Since 2004, tsunamis have received a much bigger attention after several of these big waves had hit coastal areas in Asia killing more than 200‘000 people. However, these waves are not bound to the tropical or subtropical areas. On Saturday, June 17th, waves had struck the western coast of Greenland, causing havoc and destruction and presumably leaving four people dead.
A 4.1 magnitude earthquake, which struck 28 kilometres north of the northwest village of Nuugaatsiaq, is believed to have partially triggered the tsunami, according to a report from Kalaallit Nunaata Radioa, the national broadcaster in Greenland. The local newspaper, Sermitsiaq, reported that the four feared dead were inside their home in Nuugaatsiaq when waves struck and swept the structure into the ocean. KNR says Nuugaatsiaq has been evacuated, adding that the waves also struck the communities of Uummannaq and Illorsuit. A helicopter and boats have been deployed to assist in the search and rescue effort. Residents took to social media to post videos of the flooding. A video posted by Olina Angie K Nielsen on Facebook, which has since been taken down, showed residents of what is believed to be the community of Illorsuit running from waves that flooded homes on the shoreline.

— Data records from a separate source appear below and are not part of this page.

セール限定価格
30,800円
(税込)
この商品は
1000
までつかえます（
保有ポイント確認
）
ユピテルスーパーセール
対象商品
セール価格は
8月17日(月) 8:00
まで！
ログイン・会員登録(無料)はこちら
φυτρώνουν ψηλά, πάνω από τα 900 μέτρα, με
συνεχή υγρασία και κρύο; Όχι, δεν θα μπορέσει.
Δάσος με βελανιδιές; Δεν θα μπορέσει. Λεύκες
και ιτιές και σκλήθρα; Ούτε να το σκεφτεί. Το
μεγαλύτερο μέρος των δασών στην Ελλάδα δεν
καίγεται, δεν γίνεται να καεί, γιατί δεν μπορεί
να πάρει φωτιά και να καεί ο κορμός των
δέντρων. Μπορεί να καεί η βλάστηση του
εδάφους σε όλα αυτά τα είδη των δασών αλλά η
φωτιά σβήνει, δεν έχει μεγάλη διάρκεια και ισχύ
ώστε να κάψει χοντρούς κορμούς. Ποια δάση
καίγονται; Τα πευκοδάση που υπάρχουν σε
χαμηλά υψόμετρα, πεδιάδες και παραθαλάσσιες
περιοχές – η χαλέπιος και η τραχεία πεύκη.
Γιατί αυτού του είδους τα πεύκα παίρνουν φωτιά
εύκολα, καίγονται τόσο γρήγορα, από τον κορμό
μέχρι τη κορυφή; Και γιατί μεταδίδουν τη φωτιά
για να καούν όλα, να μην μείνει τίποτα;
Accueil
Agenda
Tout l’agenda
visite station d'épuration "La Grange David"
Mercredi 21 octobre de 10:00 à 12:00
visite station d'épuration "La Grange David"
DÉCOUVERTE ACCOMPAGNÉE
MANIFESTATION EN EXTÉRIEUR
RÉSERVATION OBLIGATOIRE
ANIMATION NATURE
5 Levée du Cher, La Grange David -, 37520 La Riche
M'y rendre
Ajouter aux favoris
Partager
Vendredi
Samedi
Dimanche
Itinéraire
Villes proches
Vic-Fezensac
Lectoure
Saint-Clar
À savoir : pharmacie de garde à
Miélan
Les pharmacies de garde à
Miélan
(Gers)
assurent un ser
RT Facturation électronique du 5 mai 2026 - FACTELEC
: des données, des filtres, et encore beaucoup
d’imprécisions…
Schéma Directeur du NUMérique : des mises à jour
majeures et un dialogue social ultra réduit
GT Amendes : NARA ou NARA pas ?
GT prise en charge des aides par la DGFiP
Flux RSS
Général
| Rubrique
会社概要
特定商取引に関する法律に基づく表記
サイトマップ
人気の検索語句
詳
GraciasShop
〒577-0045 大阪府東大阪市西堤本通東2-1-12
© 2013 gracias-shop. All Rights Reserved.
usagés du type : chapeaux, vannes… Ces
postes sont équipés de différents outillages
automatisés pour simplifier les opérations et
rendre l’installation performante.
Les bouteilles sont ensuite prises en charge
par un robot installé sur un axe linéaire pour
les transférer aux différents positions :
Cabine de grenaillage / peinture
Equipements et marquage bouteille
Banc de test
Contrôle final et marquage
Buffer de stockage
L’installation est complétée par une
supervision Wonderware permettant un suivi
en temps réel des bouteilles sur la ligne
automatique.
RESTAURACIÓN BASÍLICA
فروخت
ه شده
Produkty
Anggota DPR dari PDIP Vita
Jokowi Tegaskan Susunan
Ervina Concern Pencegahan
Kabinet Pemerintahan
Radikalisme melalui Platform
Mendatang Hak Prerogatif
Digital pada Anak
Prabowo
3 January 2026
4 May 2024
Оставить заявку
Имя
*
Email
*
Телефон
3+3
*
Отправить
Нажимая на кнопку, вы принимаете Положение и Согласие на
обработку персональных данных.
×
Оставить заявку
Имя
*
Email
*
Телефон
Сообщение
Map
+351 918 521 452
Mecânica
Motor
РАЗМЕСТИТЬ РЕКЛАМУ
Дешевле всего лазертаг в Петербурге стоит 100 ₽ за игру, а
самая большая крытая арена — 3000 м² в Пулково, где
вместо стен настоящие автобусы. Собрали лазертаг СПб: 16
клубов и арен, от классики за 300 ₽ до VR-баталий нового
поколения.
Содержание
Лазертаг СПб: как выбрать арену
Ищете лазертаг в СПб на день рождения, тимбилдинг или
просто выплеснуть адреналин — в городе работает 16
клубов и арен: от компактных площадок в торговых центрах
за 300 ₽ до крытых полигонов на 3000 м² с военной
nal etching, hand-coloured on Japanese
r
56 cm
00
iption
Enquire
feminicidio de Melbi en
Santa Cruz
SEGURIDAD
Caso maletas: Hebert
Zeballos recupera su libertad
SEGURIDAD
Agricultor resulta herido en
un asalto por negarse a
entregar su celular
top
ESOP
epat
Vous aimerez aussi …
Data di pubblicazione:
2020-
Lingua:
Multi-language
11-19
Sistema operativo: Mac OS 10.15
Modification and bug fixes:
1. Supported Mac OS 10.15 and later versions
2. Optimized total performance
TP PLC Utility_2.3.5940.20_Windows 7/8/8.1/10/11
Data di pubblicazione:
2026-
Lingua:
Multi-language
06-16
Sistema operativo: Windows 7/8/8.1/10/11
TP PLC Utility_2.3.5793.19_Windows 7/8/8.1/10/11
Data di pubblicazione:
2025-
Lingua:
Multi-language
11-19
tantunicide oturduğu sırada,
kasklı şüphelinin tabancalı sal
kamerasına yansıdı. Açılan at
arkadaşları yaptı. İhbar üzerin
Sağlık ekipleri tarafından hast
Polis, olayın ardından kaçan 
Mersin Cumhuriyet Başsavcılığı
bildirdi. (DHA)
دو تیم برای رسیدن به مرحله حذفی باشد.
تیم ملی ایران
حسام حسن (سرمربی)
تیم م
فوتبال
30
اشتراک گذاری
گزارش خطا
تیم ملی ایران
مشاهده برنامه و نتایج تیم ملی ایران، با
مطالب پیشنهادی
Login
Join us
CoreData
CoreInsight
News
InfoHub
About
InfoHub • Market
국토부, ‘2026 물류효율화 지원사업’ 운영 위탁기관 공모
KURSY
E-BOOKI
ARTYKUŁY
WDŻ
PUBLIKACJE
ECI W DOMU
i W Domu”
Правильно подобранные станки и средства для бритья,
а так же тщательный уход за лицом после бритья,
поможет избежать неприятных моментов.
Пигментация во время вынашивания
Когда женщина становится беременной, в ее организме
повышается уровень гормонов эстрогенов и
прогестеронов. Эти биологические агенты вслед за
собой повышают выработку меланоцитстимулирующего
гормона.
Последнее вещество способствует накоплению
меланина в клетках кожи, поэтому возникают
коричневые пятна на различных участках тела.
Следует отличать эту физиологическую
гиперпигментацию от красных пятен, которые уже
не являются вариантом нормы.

The BBC is reporting that a total of 39 people have been evacuated from Nuugaatsiaq. A number of injuries have also been reported. Many residents in Nunavut have family ties in Greenland, which has a population of about 56,000. "Based on the magnitude, we suspect it wasn't the earthquake itself that triggered the tsunami, but in all likelihood, the earthquake triggered an underwater landslide, and that is what triggered the tsunami," said Allison Bent, a seismologist with Natural Resources Canada. "Tsunamis that are triggered by landslides tend to be very local. They're not the ones that cross the ocean." Bent said it is highly unlikely the tsunami would cause flooding in Nunavut.